Stock-Guru-Scam-–-Lesson-to-LearnStock ‘gurus’ using social media to rob investors

KARACHI: A whole new breed of ‘gurus’ and ‘investment advisers’ have sprouted on social media — mainly on Facebook and WhatsApp.

These so-called ‘gurus’ claiming to have made millions or billions in stock investing, sometimes also in other major emerging and developed markets, assure small investors that they know the capital markets inside out and are also gifted with the vision to see the future.

The mouth-watering returns of well over 30 per cent on average in the last three years provided by the Karachi Stock Exchange (KSE) and lack of more profitable investment avenues have attracted tens of thousands of new investors to the equity market in the last three years.

As the KSE-100 index goes up and up multiplying investors wealth, first-time greedy investors with no knowledge of the pitfalls dabble in stocks — in the fashion of what the millions of Chinese small investors, to their regret, did in the Shanghai Stock exchange — trading on rumours and speculations.

Many of those who burnt their fingers in the several stock crises since 2000 at the KSE have also re-entered, confident as incorrigible gamblers — “this time it would be different”.

For the investment ‘advisers’ on the web, these are the soft targets. The youth in particular are easily lured by the unverifiable past records of immensely successful investing. The investment advisers on the web operate singly or in groups.
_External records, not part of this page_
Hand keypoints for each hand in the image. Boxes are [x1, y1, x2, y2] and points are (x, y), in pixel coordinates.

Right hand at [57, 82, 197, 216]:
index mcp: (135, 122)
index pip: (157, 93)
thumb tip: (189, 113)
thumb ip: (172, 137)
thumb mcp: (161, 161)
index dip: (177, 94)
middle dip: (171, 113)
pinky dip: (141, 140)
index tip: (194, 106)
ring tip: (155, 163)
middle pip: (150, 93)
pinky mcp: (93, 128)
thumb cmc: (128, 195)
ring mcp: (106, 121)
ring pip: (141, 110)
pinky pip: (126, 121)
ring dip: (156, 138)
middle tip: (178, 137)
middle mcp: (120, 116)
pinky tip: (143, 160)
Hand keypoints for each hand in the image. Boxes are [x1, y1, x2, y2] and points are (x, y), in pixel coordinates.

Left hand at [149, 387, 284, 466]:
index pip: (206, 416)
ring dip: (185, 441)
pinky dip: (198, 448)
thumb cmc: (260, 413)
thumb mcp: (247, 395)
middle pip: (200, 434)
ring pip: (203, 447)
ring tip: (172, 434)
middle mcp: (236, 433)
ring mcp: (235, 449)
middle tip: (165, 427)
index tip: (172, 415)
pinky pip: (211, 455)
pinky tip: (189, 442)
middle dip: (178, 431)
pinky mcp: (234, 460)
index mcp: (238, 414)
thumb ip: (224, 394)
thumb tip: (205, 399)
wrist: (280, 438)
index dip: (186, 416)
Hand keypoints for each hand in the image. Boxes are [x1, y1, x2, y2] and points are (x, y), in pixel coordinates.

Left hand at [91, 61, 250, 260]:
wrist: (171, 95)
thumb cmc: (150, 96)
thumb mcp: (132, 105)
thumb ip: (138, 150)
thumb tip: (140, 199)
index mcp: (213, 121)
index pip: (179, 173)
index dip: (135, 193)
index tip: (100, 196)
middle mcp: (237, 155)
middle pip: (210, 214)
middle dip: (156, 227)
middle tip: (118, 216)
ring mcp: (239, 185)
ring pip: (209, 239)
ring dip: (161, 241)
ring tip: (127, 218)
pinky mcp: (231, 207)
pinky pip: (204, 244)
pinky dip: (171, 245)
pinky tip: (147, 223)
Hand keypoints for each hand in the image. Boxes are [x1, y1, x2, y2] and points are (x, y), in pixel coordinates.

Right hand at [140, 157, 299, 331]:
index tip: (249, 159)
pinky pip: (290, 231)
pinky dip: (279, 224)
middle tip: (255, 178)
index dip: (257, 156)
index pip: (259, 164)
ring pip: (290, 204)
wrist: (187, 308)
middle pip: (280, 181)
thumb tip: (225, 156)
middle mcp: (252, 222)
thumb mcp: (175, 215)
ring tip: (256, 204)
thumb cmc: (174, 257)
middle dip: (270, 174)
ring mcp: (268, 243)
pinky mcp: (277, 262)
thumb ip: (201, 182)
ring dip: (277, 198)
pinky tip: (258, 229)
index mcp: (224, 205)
“It is indeed a very profitable business,” says one fund manager who is watching the phenomenon with a mixture of interest and concern.

He said that such investment advisers recommend low-priced stocks which have the prospects of going higher in an intensely bullish market, regardless of the company fundamentals.
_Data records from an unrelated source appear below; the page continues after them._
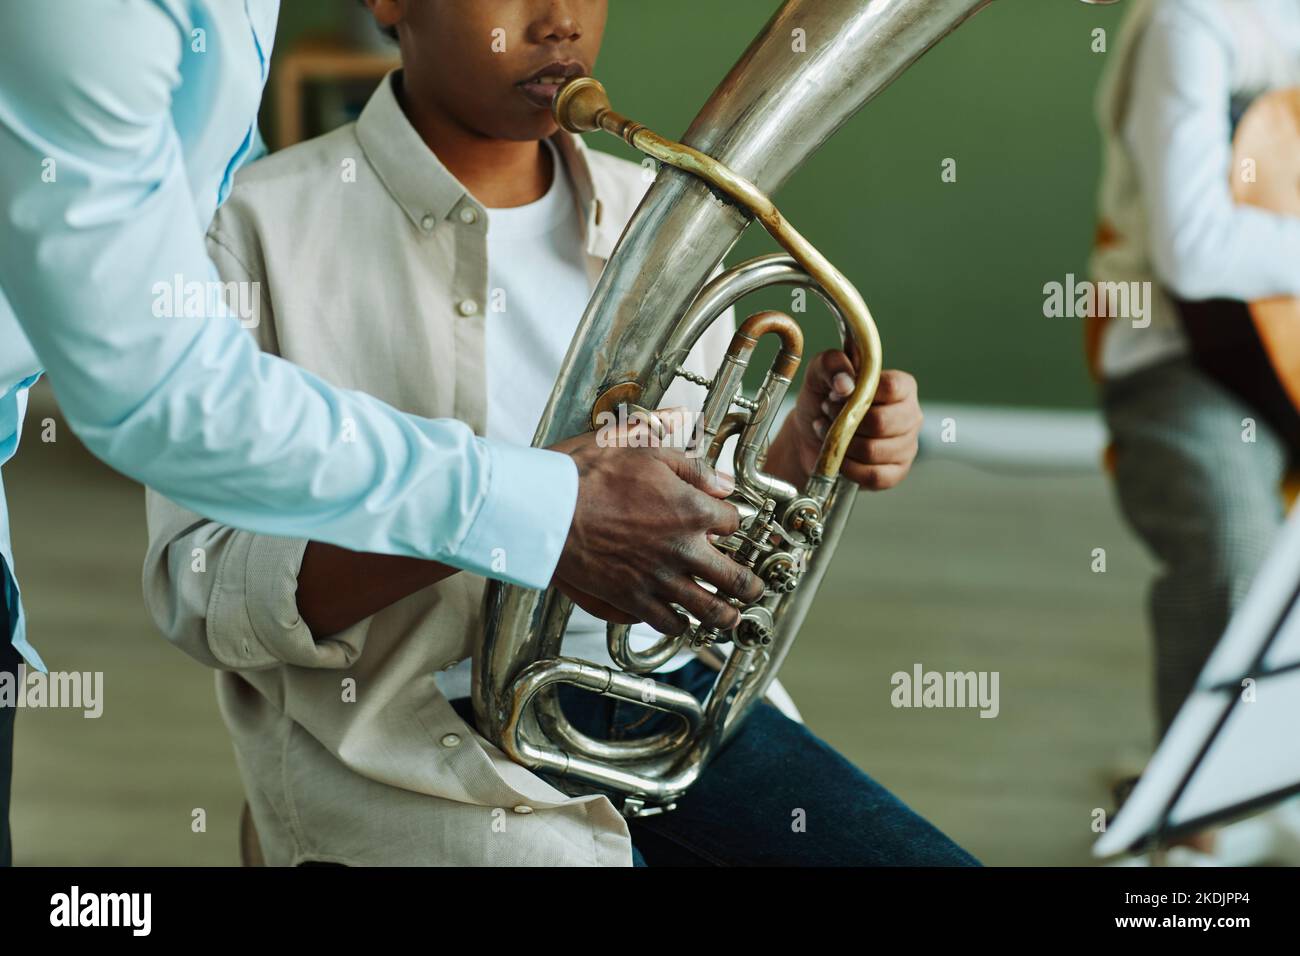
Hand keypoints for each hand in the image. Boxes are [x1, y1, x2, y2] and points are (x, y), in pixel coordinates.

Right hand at [549, 431, 764, 634]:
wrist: (544, 509)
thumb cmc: (587, 474)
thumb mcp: (643, 448)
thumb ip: (689, 466)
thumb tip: (721, 482)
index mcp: (692, 511)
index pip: (733, 522)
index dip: (733, 521)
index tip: (729, 524)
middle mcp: (682, 551)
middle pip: (735, 579)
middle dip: (750, 586)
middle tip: (754, 590)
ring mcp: (657, 580)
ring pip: (707, 611)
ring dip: (723, 615)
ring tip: (730, 617)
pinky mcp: (629, 600)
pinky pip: (665, 624)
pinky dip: (677, 625)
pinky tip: (680, 622)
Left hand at [769, 351, 921, 490]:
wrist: (810, 434)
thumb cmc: (823, 399)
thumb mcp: (819, 373)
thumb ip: (832, 364)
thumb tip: (846, 384)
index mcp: (902, 387)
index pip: (892, 388)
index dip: (861, 393)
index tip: (839, 394)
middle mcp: (910, 416)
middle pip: (882, 423)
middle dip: (847, 421)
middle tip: (829, 414)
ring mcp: (906, 447)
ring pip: (874, 451)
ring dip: (844, 444)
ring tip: (830, 433)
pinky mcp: (895, 473)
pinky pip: (874, 476)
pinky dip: (849, 468)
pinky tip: (839, 457)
The investment advisers on the web make money by dishing out ‘free’ investment advice to the public until enough investors have been attracted on his ‘friends’ list or ‘groups’ on Facebook. They then start a ‘premium’ investors’ group, who are charged ‘fees’ for access to the gurus ‘tips’ on a ‘hidden value scrip’. Such knowledge is not provided to non-fee paying investors.

But the ‘fee’ is not really the primary objective of the investment gurus. It is the ‘front running’. The modus operandi is as simple as can be. Buy a stock in large quantity of generally a low-priced stock at rock bottom and then give a ‘strong buy’ signal to the investors. As small, unsuspecting, devoid of research-based knowledge investors fall over each other in the quest for the stock, the price would inevitably surge. At his target level, the adviser would surreptitiously dispose of his holdings making a bagful of money, leaving the ‘member’ investors in the lurch.

The Securities and Exchange Commission of Pakistan (SECP) issued ‘Research Analyst Regulations, 2015’, under the newly promulgated Securities Act on Tuesday aims at “regulating the area of investment recommendation and research analysis, addressing potential conflict of interest and ensuring impartiality of the reports and recommendations made by research analysts”.

It also stipulates minimum qualifications and experience requirements for research analysts. However, the investment advisers on the web have been ignored.

“We are aware of this activity on the social media: Facebook, WhatsApp and other networks,” a senior official at the Commission said while requesting anonymity.

The official assured that several measures are under consideration to curb the unfair practice, including bringing it within the realm of ‘criminal offence’.

He argued that while the regulator would do his best to safeguard small investors, the ultimate responsibility for making an investment decision rests with the investors themselves under the widely accepted rule of ‘caveat emptor’ (buyer beware).